Irgendwo im Nirgendwo, am Rande der Träume in der Traumdämmerung, liegt eine Kneipe, die ich oft besuche um ein imaginäres Bier zu trinken und den Gesprächen der anderen Besucher zu lauschen. Wer sie sind und ob es sie wirklich gibt, vermag ich nicht zu sagen. Ich weiss nur, dass sie mir in der Wirklichkeit noch nie begegnet sind, zumindest nicht in diesem Leben. Vielleicht sind diese Traumgestalten nur Echos meine selbst und ihre Gespräche nichts anderes als meine Selbstgespräche. Trotzdem freue ich mich immer wieder auf die Besuche in der kleinen Kneipe, bevor ich das Tor zu dem unendlich weiten und tiefen Land der Träume durchschreite. Dieses Tor liegt übrigens gerade rechts neben der Theke, dort wo eigentlich die Tür zu den Toiletten sein sollte.
Gestern war ich wieder dort und sass an einem Tisch neben der Eingangstür. Erstaunt stellte ich fest, dass ich der einzige Gast war. Im Flackern der Kerzen auf den Tischen war niemand zu erkennen. Als der Wirt mein Bier brachte, setzte er sich zu mir an den Tisch. Zum ersten Mal betrachtete ich den Mann genauer. Er sah aus wie jedermann, ohne spezifische Eigenschaften, austauschbar und unauffällig. Nur seine Augen passten nicht zu jedermann. Sie waren dunkel wie die finsterste Nacht. Sogar das Weiss der Augäpfel war nicht zu sehen. In der Wirklichkeit würden mir solche Augen einen Schrecken einjagen, doch in Träumen ist der Schrecken oft nur ein Erstaunen.
Man sagt, dass die Augen eines Menschen das Tor zu seiner Seele seien. Hatte der Wirt keine Seele? Konnte eine Traumgestalt wie er, überhaupt eine Seele haben? Ich beschloss, ihn direkt danach zu fragen:
„Deine Augen sind dunkel wie die Nacht. Was hat das zu bedeuten?“ In der Wirklichkeit wäre manch einer beleidigt ob einer derartigen Frage, doch in Träumen ist fast alles erlaubt. Der Wirt verzog seinen Mund zu einem gequälten Lächeln.
„Das war nicht immer so. Einst strahlten auch sie wie die Sterne am Himmel. Doch dann packte mich die Sehnsucht nach der Zeit.
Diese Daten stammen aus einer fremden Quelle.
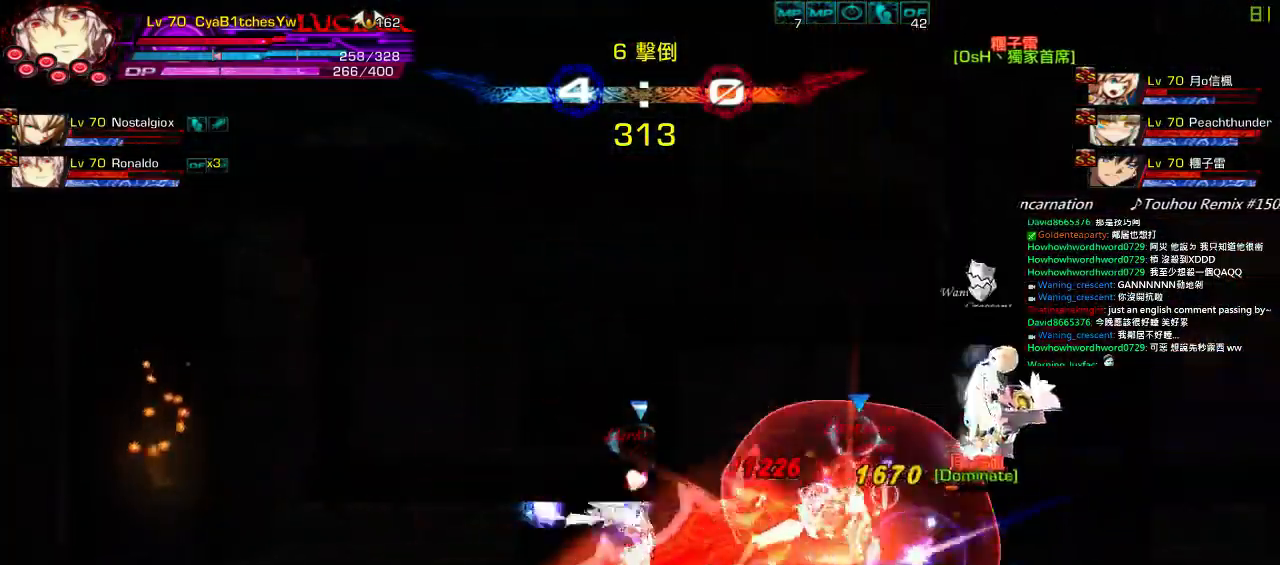
{"keys": [], "events": [[17, "s", "down"], [117, "s", "up"], [184, "s", "down"], [284, "s", "up"], [350, "s", "down"], [450, "s", "up"]]}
Sie verwandelte mich und schloss Tür um Tür in meinem Innern.“
Ich war erstaunt. Von einer Sehnsucht nach der Zeit hatte ich noch nie etwas gehört. War das ein Gefühl wie Fernweh? Nur dass man sich nicht in weite Ferne wünschte, sondern in weit entfernte Zeiten? War es vielleicht ein Gefühl wie Nostalgie? Die Sehnsucht nach vergangenen Zeiten? Nach alten Lieben, glücklichen Momenten und verpassten Gelegenheiten?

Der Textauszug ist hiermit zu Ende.